Science continues to explain what we’ve known for a long time. Mothers should eat in a healthy manner while pregnant!
This past week, a study out of Germany was published explaining how for some, the root cause of Type 2 Diabetes might be in the expression of a single gene, and that this gene can be “edited” early in life. A Science Alert story covering this research explained the conclusion:
Intriguingly, researchers had found evidence that the binding protein’s gene had been silenced by an epigenetic switch – the DNA equivalent of a padlock that can be put in place for various reasons, typically environmental ones.
Their findings suggested that the gene for IGFBP-2 in the liver was edited early in life, setting the mice up for type 2 diabetes later.
Studies of humans whose ancestors survived through periods of starvation in Sweden and the Netherlands suggest that the effects of famine on epigenetics and health can pass through at least three generations. Nutrient deprivation in a recent ancestor seems to prime the body for diabetes and cardiovascular problems, a response that may have evolved to mitigate the effects of any future famines in the same geographic area.
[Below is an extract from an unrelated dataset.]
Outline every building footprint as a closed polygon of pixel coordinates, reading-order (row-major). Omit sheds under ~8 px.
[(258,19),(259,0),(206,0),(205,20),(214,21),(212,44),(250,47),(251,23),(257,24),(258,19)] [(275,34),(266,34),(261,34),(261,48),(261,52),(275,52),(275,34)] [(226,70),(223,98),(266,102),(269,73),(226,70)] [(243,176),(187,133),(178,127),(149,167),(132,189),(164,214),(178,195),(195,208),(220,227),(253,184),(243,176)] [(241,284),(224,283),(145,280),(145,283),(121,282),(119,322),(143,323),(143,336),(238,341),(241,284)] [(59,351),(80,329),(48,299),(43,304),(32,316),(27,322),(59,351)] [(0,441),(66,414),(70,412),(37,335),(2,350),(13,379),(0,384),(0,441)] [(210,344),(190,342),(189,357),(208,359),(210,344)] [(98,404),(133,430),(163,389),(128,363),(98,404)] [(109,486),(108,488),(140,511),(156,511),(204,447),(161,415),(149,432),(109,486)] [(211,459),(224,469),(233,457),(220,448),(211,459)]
While most popular theories suggest that chronic diseases are caused by genetic factors and lifestyle, scientists now understand that environmental factors are also at play — and not just over long periods of time. Your mother’s nutrition during pregnancy plays a big role in your adult health and risk of Type 2 diabetes and metabolic syndrome.
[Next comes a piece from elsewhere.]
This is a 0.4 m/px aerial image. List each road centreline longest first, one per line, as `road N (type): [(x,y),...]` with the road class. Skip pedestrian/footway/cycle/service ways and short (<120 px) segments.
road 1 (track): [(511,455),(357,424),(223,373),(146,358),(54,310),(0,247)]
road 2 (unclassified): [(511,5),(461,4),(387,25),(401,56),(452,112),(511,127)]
Over twenty-five years ago, he [David Barker] was the first to show that people who had low birth weight are at greater risk of developing coronary heart disease and diabetes – now a widely accepted fact. This finding led to a new understanding that chronic adult diseases are “programmed” in the womb by malnutrition and other harmful influences.
A decade later, the World Health Organization published a piece called “Programming of chronic disease by impaired fetal nutrition: Evidence and implications for policy and intervention strategies” calling for further research. The New Yorker also wrote a much more approachable piece called 2007 called “Small and Thin” about this topic, which was still considered controversial even by 2007.
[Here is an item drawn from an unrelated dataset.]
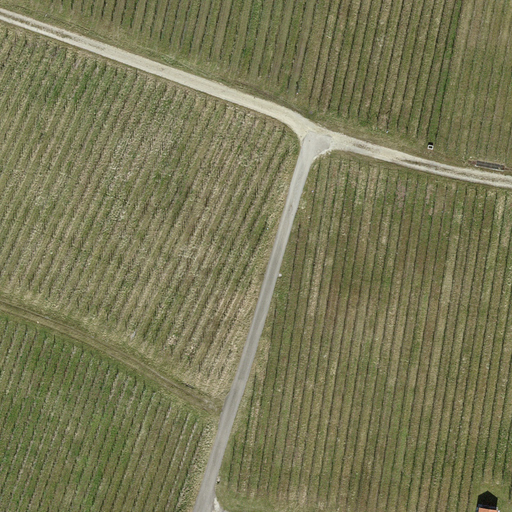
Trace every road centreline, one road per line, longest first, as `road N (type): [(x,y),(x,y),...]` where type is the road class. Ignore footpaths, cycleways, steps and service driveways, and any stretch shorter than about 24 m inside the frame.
road 1 (track): [(203,511),(314,139)]
road 2 (track): [(0,12),(280,112),(314,139)]
road 3 (track): [(314,139),(511,180)]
Still, scientific evidence on the impact of epigenetics continues to mount. A literature review of the research was just done in August 2018 called “Nutritional programming of the metabolic syndrome.” In it, they draw an interesting diagram of epigenetic effects of “sub-optimal maternal fed nutritional environments.” (Don’t you love scientists? 😇)
I personally became very interested in this topic back when I found out I had diabetes back in 2003, as I believe that I was personally impacted by epigenetics. While I am not from an impoverished region, my mom — who is known among friends and family to always look her best — only gained 10 pounds when she was pregnant with me. She had boasted to me once that no one even knew she is pregnant until she was 8 months in! The graph below shows that, even for her, she was grossly underweight.
To sum it up, I think her dieting during pregnancy may have epigenetically impacted my gene for IGBF-2! Of course, there’s a lot we didn’t know back then, and knowing this now doesn’t help me much personally for now. I will still continue my own care as I have been!
Still, for any of you out there who are pregnant or know someone who is, make sure they know to eat well during pregnancy!